Sin embargo, no llenaban el vacío que sentía, pues esos cumplidos rellenaban aquello que no lograba satisfacer por mí misma. El mirar con microscopio mis resultados, hacía que encuentre constantemente “errores”, buscando modificar todo hasta que estuviera "perfecto", llevándome a un desgaste físico, mental y emocional, ocupando más tiempo del que debía. Tenía miles de cuestionamientos, dudas y sentimiento de "no ser lo suficientemente buena", que luego lo personalizaba a "no eres suficiente".
Irónicamente, solo fui a caer en cuenta que estaba intentando controlarlo “todo”, cuando todo, en el amplio sentido de la palabra, salió fuera de mi control, haciéndose presente como un trastorno alimenticio, llamado Trastorno por Atracones.
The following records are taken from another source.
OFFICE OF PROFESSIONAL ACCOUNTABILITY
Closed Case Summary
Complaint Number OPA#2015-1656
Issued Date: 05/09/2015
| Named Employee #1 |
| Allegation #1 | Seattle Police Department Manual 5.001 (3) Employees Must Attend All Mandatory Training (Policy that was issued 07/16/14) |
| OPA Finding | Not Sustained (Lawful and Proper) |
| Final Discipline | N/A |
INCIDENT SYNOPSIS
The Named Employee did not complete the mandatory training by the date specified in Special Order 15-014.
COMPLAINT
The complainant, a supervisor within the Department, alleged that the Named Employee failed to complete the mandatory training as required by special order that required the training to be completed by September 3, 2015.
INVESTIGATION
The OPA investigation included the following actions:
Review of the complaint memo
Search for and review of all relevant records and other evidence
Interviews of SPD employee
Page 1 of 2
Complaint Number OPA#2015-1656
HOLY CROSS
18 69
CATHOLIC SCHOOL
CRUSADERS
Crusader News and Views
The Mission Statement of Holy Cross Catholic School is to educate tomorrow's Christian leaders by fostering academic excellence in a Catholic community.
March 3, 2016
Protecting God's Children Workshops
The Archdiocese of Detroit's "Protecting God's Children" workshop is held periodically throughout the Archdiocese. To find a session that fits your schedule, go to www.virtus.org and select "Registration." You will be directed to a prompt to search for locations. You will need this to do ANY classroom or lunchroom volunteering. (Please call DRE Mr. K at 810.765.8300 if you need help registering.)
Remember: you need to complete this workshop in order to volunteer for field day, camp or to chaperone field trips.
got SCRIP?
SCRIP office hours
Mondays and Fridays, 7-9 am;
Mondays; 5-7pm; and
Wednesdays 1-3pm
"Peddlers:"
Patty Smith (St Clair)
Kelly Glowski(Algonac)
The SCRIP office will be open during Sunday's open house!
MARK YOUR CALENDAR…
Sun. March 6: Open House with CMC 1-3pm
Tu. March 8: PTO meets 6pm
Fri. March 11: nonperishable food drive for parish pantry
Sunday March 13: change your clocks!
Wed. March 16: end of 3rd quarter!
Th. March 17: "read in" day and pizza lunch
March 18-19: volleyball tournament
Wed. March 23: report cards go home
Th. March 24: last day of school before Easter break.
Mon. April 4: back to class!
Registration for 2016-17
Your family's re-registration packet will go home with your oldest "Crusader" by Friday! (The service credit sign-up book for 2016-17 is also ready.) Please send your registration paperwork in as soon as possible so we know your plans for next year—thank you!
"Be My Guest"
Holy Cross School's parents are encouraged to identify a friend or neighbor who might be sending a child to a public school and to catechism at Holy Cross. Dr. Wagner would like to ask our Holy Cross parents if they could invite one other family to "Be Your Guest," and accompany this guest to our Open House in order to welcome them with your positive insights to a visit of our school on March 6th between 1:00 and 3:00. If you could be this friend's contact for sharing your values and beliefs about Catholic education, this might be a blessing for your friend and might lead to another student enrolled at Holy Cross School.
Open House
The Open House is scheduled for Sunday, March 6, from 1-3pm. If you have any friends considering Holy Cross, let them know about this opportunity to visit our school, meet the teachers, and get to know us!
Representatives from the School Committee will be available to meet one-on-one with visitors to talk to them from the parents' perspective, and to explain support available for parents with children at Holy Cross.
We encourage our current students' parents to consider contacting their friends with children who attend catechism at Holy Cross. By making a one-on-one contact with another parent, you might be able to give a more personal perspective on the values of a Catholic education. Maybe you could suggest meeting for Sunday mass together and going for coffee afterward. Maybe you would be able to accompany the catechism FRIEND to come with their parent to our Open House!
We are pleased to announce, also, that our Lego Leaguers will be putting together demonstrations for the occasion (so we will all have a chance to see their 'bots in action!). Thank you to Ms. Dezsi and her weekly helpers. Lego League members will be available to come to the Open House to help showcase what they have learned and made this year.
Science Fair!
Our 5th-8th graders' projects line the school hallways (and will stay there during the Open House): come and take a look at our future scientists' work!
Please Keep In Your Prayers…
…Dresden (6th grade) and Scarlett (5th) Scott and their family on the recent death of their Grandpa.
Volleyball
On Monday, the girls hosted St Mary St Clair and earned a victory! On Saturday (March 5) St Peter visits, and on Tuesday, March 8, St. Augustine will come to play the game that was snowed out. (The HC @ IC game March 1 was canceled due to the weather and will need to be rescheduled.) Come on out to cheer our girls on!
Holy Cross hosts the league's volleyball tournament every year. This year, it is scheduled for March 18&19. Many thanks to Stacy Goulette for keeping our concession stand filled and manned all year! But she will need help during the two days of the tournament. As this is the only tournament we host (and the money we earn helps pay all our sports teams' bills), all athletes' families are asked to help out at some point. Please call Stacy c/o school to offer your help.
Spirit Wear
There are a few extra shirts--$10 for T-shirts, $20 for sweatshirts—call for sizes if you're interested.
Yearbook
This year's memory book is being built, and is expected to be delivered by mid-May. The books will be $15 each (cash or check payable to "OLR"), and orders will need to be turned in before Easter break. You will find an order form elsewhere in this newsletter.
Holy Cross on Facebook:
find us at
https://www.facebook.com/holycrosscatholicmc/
Solo pude descubrir que ese descontrol provenía de un control en exceso tras varias sesiones de psicoterapia. Me di cuenta que ese perfeccionismo y control excesivo, eran mi mecanismo de defensa; fue un recurso que en su momento funcionó y que me permitió sentirme mejor, protegiéndome de emociones desagradables e incómodas, pero que a la larga no eran funcionales ni saludables. Escarbando un poco más, encontré que el control me llevó a aferrarme a ciertas cosas para sentir estabilidad.
Fue difícil aprender a soltar el control, porque me protegía del dolor de la pérdida, de la incertidumbre, de darme cuenta que soy una persona falible e imperfecta (y no por eso menos valiosa). Es algo que hoy en día continúo aprendiendo, encontrar ese balance es un trabajo constante de autoobservación, empoderamiento, validación y colocar límites.
Dejar ir la “perfección” me hizo entender que no necesito poder con todo ni ser la mejor para ser apreciada y caerle bien al resto, ni es un método saludable para conseguir lo que me propongo.
Me he dado cuenta que aprender a soltar me ha ayudado a confiar en otros. Ahora soy consciente que pueden quererme tal como soy, con mis virtudes y defectos; también he aprendido a apreciar y enriquecerme de las diferencias, de disfrutar de las sorpresas de lo desconocido por mí. El soltar me permite ser más libre, dejar de lado reglas tan estrictas que hacen que vea las cosas de forma polarizada (todo o nada):
Si quiero correr, no tengo que correr una maratón, puedo disfrutar de correr 3 km.
De comer solo lo consideraba "sano" a comer lo que me provoca, cuando y cuanto quiera.
Me doy cuenta que equivocarme es parte de mi naturaleza humana e importante para mi crecimiento y aprendizaje, no es sinónimo de fracaso ni mucho menos me resta valor como persona. Desligarme de tantas presiones "autoimpuestas" me permitió relajarme, descansar, disfrutar. Disminuyó mis dolores de cabeza, mejoró mi rosácea, reguló mi sistema gastrointestinal (no volví a estar estreñida), hizo que esté menos irritable, me conectó con mis reales objetivos y gustos, y me empoderó como mujer única e irrepetible.
Dejar atrás todas estas exigencias me dio la oportunidad de conocerme realmente, de dejar fluir mi esencia, y aceptarme y respetarme tal cual soy. Soltar el control y la búsqueda por lo perfecto me permite estar presente, y vivir realmente, en todo el sentido de la palabra, sin limitaciones autoimpuestas.